Artur: No, I don’t think so. He goes to training every day, you know, he’s not really retired.

GSP: The word of retirement doesn’t mean anything right now.

Kriegel: But you did retire, you had a press conference…

GSP: Yeah, I did.

Kriegel: And your friend here says in your heart you’re not retired. Why?

GSP: ‘Cause I love to work out. I’m 38 years old. I try to not be subjective, I try to be objective about this situation.

Kriegel: If the right fight came along …

GSP: If the right fight came along, they know where to find me. We tried to make the right fight, but it didn’t work.

Kriegel: That would be Khabib Nurmagomedov?

GSP: Yes.

Kriegel: Would you come back for Khabib?

GSP: It depends, if everything is aligned contractually, everything is good, as we speak now, yes, I would. But, you know, it’s like a business deal, when you make an agreement. When you make a business deal and the guys don’t agree, it’s OK, you turn around and you do other thing. You cannot come back a year after and say, “Hey, finally the offer that you made me a year ago, I’m gonna take it.” That’s not how you do business, and the fighting game is no different. If I made you an offer and you refuse, it’s fine, but you cannot come back a year after and say, “Oh, finally I’ll take it.” Before I retired we tried to organize a fight with Khabib.

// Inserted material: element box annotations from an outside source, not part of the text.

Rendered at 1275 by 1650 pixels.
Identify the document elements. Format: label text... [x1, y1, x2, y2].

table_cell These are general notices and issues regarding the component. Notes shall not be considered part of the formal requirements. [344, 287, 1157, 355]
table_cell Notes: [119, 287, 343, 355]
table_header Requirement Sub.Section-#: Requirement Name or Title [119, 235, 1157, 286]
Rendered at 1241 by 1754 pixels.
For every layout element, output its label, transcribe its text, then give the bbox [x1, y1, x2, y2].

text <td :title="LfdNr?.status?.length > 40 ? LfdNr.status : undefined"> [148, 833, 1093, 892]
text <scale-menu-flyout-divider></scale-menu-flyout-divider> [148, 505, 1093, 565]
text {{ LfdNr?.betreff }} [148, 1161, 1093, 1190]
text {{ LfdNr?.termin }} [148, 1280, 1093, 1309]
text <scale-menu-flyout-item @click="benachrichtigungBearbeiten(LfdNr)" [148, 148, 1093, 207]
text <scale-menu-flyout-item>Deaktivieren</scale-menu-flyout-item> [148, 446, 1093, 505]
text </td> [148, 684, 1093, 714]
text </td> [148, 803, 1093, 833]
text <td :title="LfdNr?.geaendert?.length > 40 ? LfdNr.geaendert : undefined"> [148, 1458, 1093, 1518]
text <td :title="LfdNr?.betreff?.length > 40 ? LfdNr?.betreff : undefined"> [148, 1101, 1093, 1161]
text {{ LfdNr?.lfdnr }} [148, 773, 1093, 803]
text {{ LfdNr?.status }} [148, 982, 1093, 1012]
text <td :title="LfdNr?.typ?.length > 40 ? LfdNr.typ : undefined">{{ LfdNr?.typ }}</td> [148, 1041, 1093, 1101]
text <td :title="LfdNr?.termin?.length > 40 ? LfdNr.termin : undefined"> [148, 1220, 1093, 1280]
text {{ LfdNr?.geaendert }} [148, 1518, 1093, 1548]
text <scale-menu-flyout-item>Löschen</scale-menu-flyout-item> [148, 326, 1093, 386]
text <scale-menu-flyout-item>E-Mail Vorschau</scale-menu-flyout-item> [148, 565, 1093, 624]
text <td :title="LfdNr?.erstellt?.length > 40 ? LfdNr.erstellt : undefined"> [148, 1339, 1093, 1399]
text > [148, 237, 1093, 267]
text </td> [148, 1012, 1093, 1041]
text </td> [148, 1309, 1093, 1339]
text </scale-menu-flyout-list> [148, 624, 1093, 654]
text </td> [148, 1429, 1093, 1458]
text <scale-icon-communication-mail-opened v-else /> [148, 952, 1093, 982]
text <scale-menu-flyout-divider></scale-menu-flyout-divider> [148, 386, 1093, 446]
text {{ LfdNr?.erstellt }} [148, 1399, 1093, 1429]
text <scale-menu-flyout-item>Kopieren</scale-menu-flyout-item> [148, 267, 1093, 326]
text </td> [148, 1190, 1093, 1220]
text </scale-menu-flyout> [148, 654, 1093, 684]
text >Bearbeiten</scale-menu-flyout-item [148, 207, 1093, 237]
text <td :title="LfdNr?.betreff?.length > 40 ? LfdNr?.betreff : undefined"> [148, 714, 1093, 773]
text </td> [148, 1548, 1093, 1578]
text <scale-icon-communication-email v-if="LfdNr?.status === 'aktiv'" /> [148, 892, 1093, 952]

UFC refused, didn’t want it, so I walk away, I have other things.

Kriegel: How does your friend Artur finish?

GSP: He finishes on top, he’s on the rise. I’ve been saying for years to everybody here to pay attention to him. It doesn’t mean he’s not gonna fall one day. Maybe he’s gonna take a hit, but he’s got a very strong mind. It’s not an easy way. Time and life are not a straight line. Maybe he’s gonna have some obstacle that he has to [overcome.]

Kriegel: There’s a difference, in MMA you talk about a straight line, in MMA the greatest fighter of all can lose.

GSP: Everybody loses.

Kriegel: In boxing there is this expectation that you’re supposed to have a perfect record.

GSP: Yeah, but if I sort of look to Artur’s record, he always fights the best. He knows he’s 35 and he wants to fight the best. He wants to prove himself and he knows that’s his time is right now. He doesn’t wanna waste time, he wanna fight everybody, challenge Sergey Kovalev, everybody

Kriegel: What happens October 18th?

GSP: Artur Beterbiev will be a champion, and I believe he will do it either by knockout or in the decision.

Kriegel: Two belts for your protégé.

GSP: I really believe it. I think mentally he’s so strong. You know, everybody can make a mistake down the road, I believe he’s a human being, you know, like anything can happen and it doesn’t matter what happens, he’s gonna come back and win. I think you have to see your career like a marathon, not like a sprint, and sometimes down the road you make a mistake or something happens and doesn’t matter. For me, when I see the big picture of Artur Beterbiev, he’s unifying all the titles, and he’s the best boxer and champion.